■映画「魔女の宅急便」と「黒ネコヤマトの宅急便」について
「魔女の宅急便」という、宮崎駿監督作品の有名なアニメ映画があります。ところで、この映画タイトル中の「宅急便」というのは、ヤマト運輸の登録商標なのです。その一般名称は「宅配便」となります。でも、「魔女の宅配便」とはなりませんでした。
そのことから、(これがヤマト運輸の登録商標と知っている人などから)「商標の侵害にならないのか?」とか、あるいは「この映画には、ヤマト運輸が関わっているのでは?」といった、素朴な疑問が映画の上映当初からあったようです。
映画の中には、まさに「黒猫ヤマトの宅急便」の言葉どおりの「黒猫」も出てきます(たしか、「ジジ」という名前でしたね)。
それで、その真相はと言いますと、実はヤマト運輸はこの映画の製作委員会の中の一つであり、たしかに関わりはあったのです。
という次第で、「宅急便」という、他社の登録商標をうっかり、タイトルにしてしまった、などというわけではありませんので、ご安心を。(※既にこのことをご存知の方にとっては、蛇足でした)
■「正露丸」と「征露丸」というネーミングについて
整腸剤として有名な「正露丸」について、ちょっとしたエピソードを語りましょう。その「せいろがん」というネーミング、読みは同じでも、もともとは「征露丸」と記していました。

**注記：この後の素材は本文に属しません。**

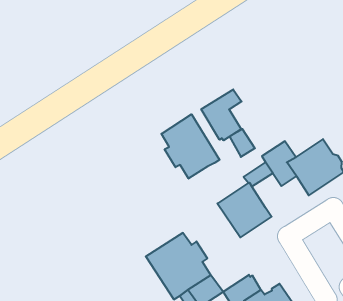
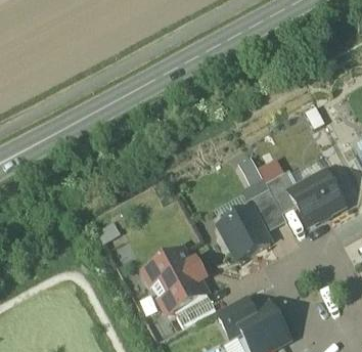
building: [201,89,242,140] -> none
building: [161,114,220,179] -> none
building: none -> [254,199,286,231]

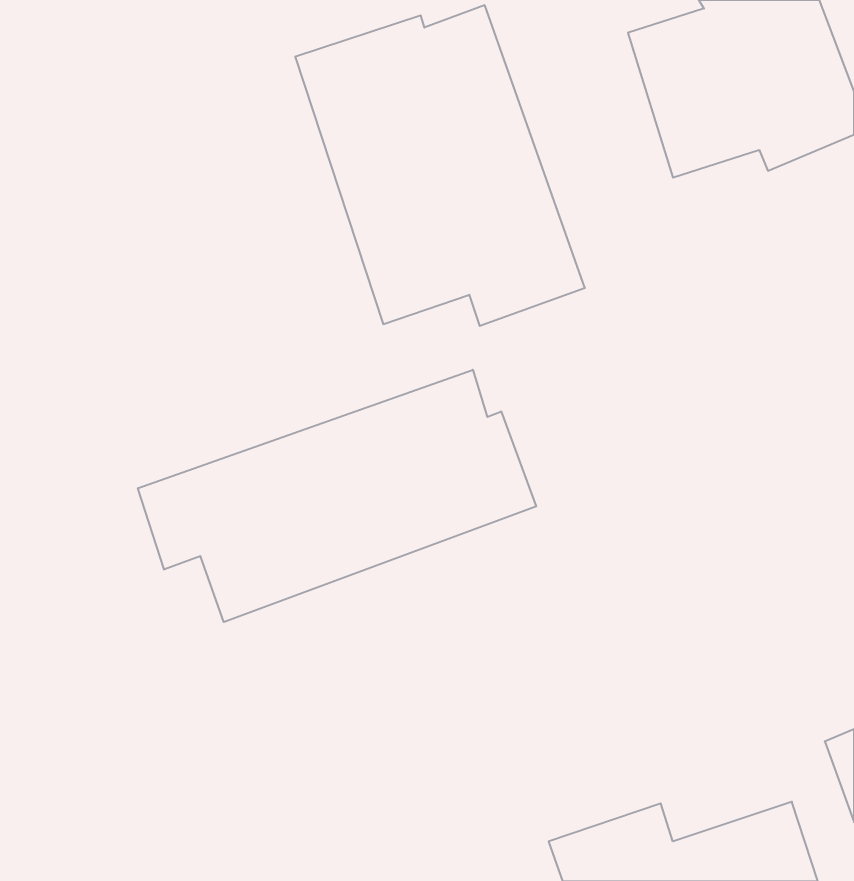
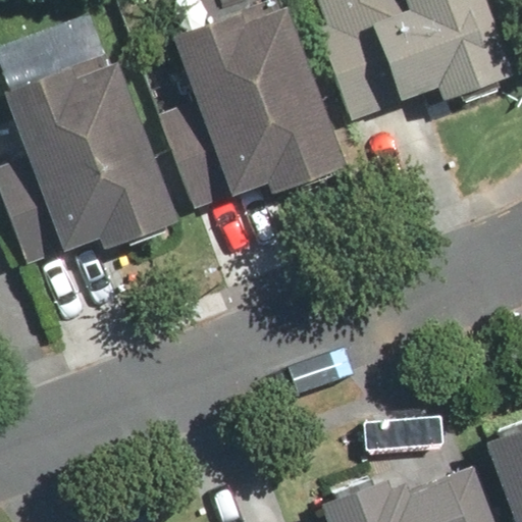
building: none -> [7,56,174,246]
building: [138,370,536,622] -> none

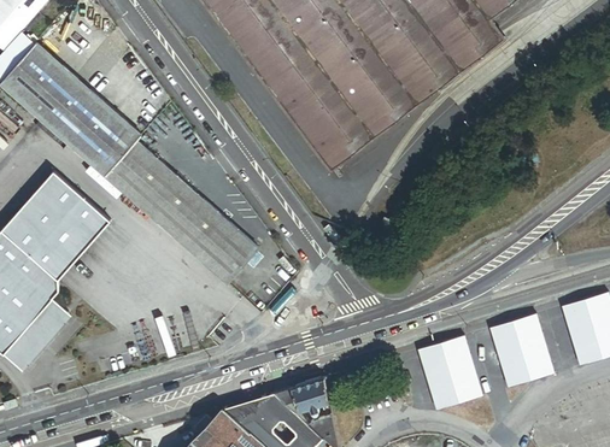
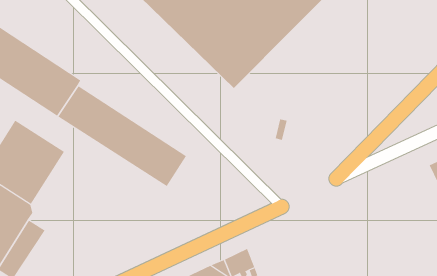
building: [491,312,556,387] -> none
building: [420,336,485,411] -> none

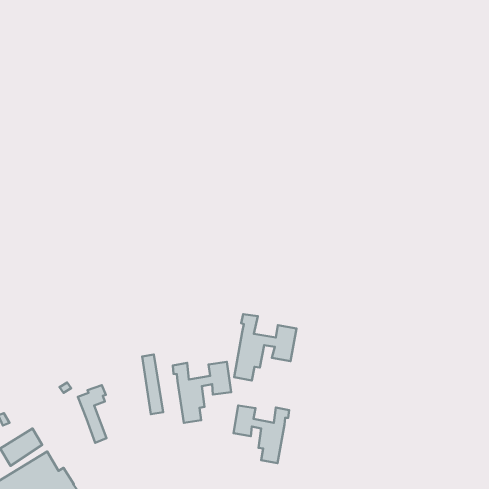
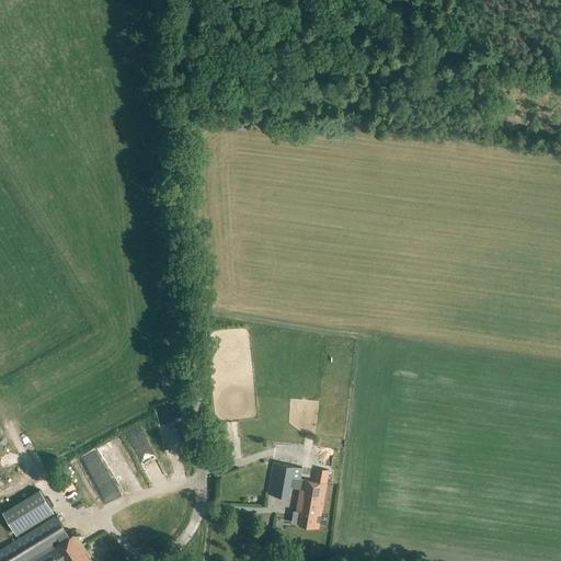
building: [234,314,297,380] -> none
building: [173,362,231,423] -> none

それは、字の如く「ロシア(露西亜)を征伐しよう!」という願いが込められていたということです(※)。もちろんのこと、それは日露戦争のときの話し。
この「正露丸」は食あたりなどの常備薬として、兵隊さんから大変重宝されていました。戦時下は衛生状態が悪くなるため、下痢や腹痛が多かったのです。
ただ、戦争が終わって世の中が平和になっても、なお「征露丸」ではまずいだろうということで、その字を「正露丸」としたのだそうです。(※ただし、そのことを裏付ける確かな資料もないといいます)
ところで、「正露丸」で思い出すのがラッパのマーク。これは、大幸薬品の登録商標となっていますが、「正露丸」というネーミングのほうは、昔から広く国民の間で馴染まれ、用いられてきたという経緯から、一社独占とはならず、他社の薬品メーカーにおいても、その名称が使用できるという、特別な名称となっているのです。
つまり、「正露丸」は一般普通名詞とされているので(最高裁判決)、他の薬品メーカーの「正露丸」と区別するためには、こういった商品イメージと直結するマークが必要となるのでしょう。